Entries provided ▸
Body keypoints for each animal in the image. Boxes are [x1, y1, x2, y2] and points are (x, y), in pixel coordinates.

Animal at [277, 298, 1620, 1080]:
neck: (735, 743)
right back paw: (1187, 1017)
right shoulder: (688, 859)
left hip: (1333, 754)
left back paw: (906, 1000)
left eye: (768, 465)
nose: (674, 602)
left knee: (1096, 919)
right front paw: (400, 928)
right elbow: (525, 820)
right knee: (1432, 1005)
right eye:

Work to be completed ▸
Look at the entries above. Then set all of them down again exactly.

Written response ▸
Body keypoints for each animal in the image. Boxes are [x1, y1, x2, y2] and points are (x, y), in pixel coordinates.

Animal at [277, 298, 1620, 1080]:
neck: (735, 743)
right back paw: (1187, 1017)
right shoulder: (688, 859)
left hip: (1333, 754)
left back paw: (906, 1000)
left eye: (768, 465)
nose: (674, 602)
left knee: (1096, 919)
right front paw: (400, 928)
right elbow: (525, 820)
right knee: (1432, 1005)
right eye:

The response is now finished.